There are companies that have proven to be globally competitive but they are relatively small, isolated cases, and it is not the industry that is comparatively productive.
One of the niches here is in rubber-based products. Glove makers like Top Glove Corp Bhd, Kossan Rubber Industries Bhd and Hartalega Holdings Bhd, and rubber hose maker Wellcall Holdings Bhd produce for the world market. They are growing companies, and achieve return on equity or ROE north of 20% or close to it.
The biggest of these, Top Glove, earned a net profit of RM110mil last year, which is a mid-cap level. As an industry, the rubber products sector is very small compared with oil palm plantations.
The furniture industry has an interesting story of how a group of modestly educated carpenters built companies with exports that totalled about RM10bil last year. It is often hailed as a success story, which it is, an export industry that grew from ground zero.
The industry is, however, typical of manufacturing in Malaysia, akin to original equipment manufacturing or OEM, a low value-add, low profit margin business. In the public-listed space, the industry is seen as fragmented, participated by small players, which could be partly due to their humble beginnings.
Unlike these manufacturers, companies in industries that require special licences fare much better. This licensing barrier prevented a proliferation of competitors that would have eroded market share and profit margins. This could be a factor that helped the companies to expand to a large size.
Almost all the 20 biggest companies on the Kuala Lumpur Composite Index (KLCI) are oil palm planters, or businesses in industries into which entry is regulated by special licences.
These are companies that are in banking and telecommunications. That also includes shipping in the case of MISC Bhd which largely serves Petronas, the national oil corporation.
There are no manufacturing companies on the top 20 of the KLCI, nor of any company in that rank by virtue of a strong consumer brand. These would be companies where there is no entry barrier in licensing, and they tend to be small companies here.

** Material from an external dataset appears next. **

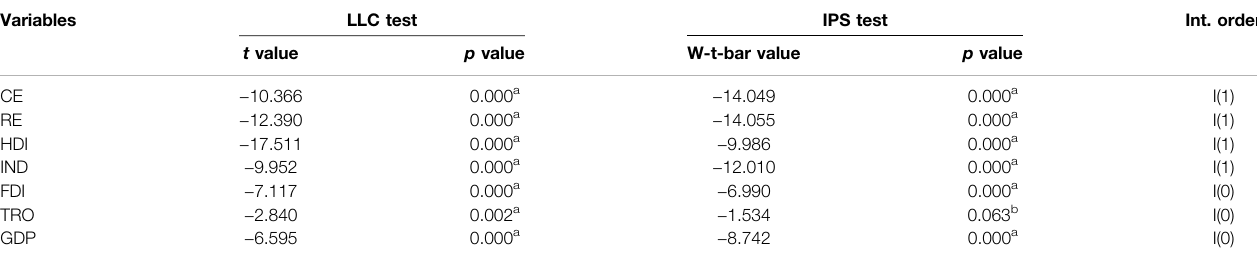
TABLE 5 | Test result of panel unit root-Lower middle-income countries. Variables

That is unlike MISC which, as a subsidiary of Petronas, remains very profitable, unusual in this industry at this time; not only that, it’s also one of the most profitable shipping companies in the world.

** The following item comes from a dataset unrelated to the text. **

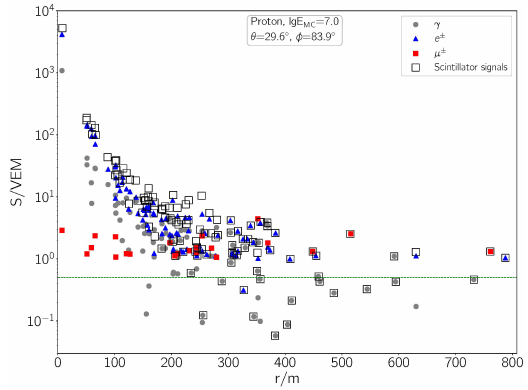
Figure 7. Lateral distribution of air-shower signals. The contri- butions from di ff erent particle species are shown in addition.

Elsewhere in the oil and gas services sector, there are a few companies that have Petronas vendor licences, and that enables them to have a steady business. Petronas, not being a public-listed company, does not face the pressure of quarterly earnings and hence, its capital expenditure may not be deferred, unlike its listed counterparts overseas, even when oil prices are low.
The outsized manufacturing exporters here are mainly the electronics multinational corporations or MNCs like Intel.
While local manufacturers are smallish in their exports, the local services sector is also moving in bigger ways into regional markets, although the global recession has slowed or reversed to some extent that momentum.
Colleges continue to expand their capacities in educating foreign students. These foreign students are conspicuous in condominiums in the cities.
The same progress is being made in medical services, where foreigners come to local private hospitals.
As an industry though, these export services are relatively small but they add to the diversity and provide room for growth in the economy.